■ 取り組む課題:
**a)** 株式市況を伝える文書本文では、日経平均の終値はいくらとされていますか。
**b)** 株式市況を伝える文書本文を、最後の文に続けて書き進めなさい。

■ 文書本文:
==========

NYダウは0.26ドル高でカスカスの4日連続史上最高値更新。住宅着工件数の政府機関閉鎖で延期になった9月分の発表は10月分と合わせて12月18日に再延期。住宅着工許可件数、S&Pケース・シラー住宅価格指数は市場予測よりも良く、好決算のティファニーが大幅高でIT関連、住宅関連も買われた。16120ドルまで上昇したものの終盤に40ドルを超える急落を喫し、高値警戒感強し。NASDAQは2000年9月以来の4000の大台に乗せて終えたが、史上最高値までまだ1000ポイント以上ある。前日のシャープ<6753>の株価を思惑買いで高値引けにしたHPの決算発表は取引終了後で、売上高も利益も市場予測を上回った。27日朝方の為替レートはドル円が101円台前半、ユーロ円が137円台前半で、やや円高方向に振れた。
日経平均は100.72円安の15414.52円で始まる。「寄り安」の下げ渋り基調で、午前9時台前半は15420~15450円のレンジ、9時台後半以降は前場を通じほぼ15450~15480円のレンジで推移し、11時前には15500円にタッチしてTOPIXは一時プラスになるなど底堅い。後場は「ドイツで大連立合意」のニュースが流れ、メルケル政権の安定を好感してユーロ円は138円台に。それを受けて15500円にタッチし、午後2時すぎにも再び上昇し前日終値にあと3円足らずまで迫ったが、あっさり押し戻されただけでなく、返す刀で15420円近辺まで下落する。大引け前に少し戻し終値は65.61円安の15449.63円。ユーロ高以外に好材料も悪材料もなく、終わってみれば日中値幅は98円だけ。TOPIXは-5.94の1247.08。売買高は21億株、売買代金は1兆9263億円で2兆円を割り込み、アメリカの感謝祭ウィークの影響もあり様子見ムードの薄商いだった。
値上がり銘柄は552、値下がり銘柄は1071。業種別騰落率のプラスは8セクターで、その上位は鉱業、石油・石炭、不動産、海運、電気機器、医薬品など。マイナスは25セクターで、その下位は情報・通信、その他金融、金属製品、保険、化学、卸売などだった。

==========

■ 提示資料:
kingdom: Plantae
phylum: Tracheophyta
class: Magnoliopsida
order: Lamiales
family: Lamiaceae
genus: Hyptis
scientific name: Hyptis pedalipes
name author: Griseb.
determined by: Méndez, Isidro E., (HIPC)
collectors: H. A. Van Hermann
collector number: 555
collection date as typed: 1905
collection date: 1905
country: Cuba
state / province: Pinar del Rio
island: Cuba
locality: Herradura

==========

■ 解答一覧:
**a)** 65.61円安の15449.63円です。

**b)**
日経平均採用225種は値上がり82銘柄、値下がり125銘柄。プラス寄与度1位は京セラ<6971>、2位はTDK<6762>、3位はスズキ<7269>で合計+8円。マイナス寄与度1位はソフトバンク<9984>で-28円と下落幅の43%を占めた。2位はダイキン<6367>、3位はKDDI<9433>だった。
メガバンクは3行とも下落し証券も下落。自動車は自動車取得税軽減のニュースが入りザラ場中に円安が進んでも終値はマイナスばかりで、新型アクアの燃費が1リットル37キロで世界一を奪回してもトヨタ<7203>は30円安、フィットがアクアに世界一の座を譲ったホンダ<7267>は40円安、マツダ<7261>は5円安、日産<7201>は値動きなしだった。その中でスズキが53円高とひとり気を吐いていた。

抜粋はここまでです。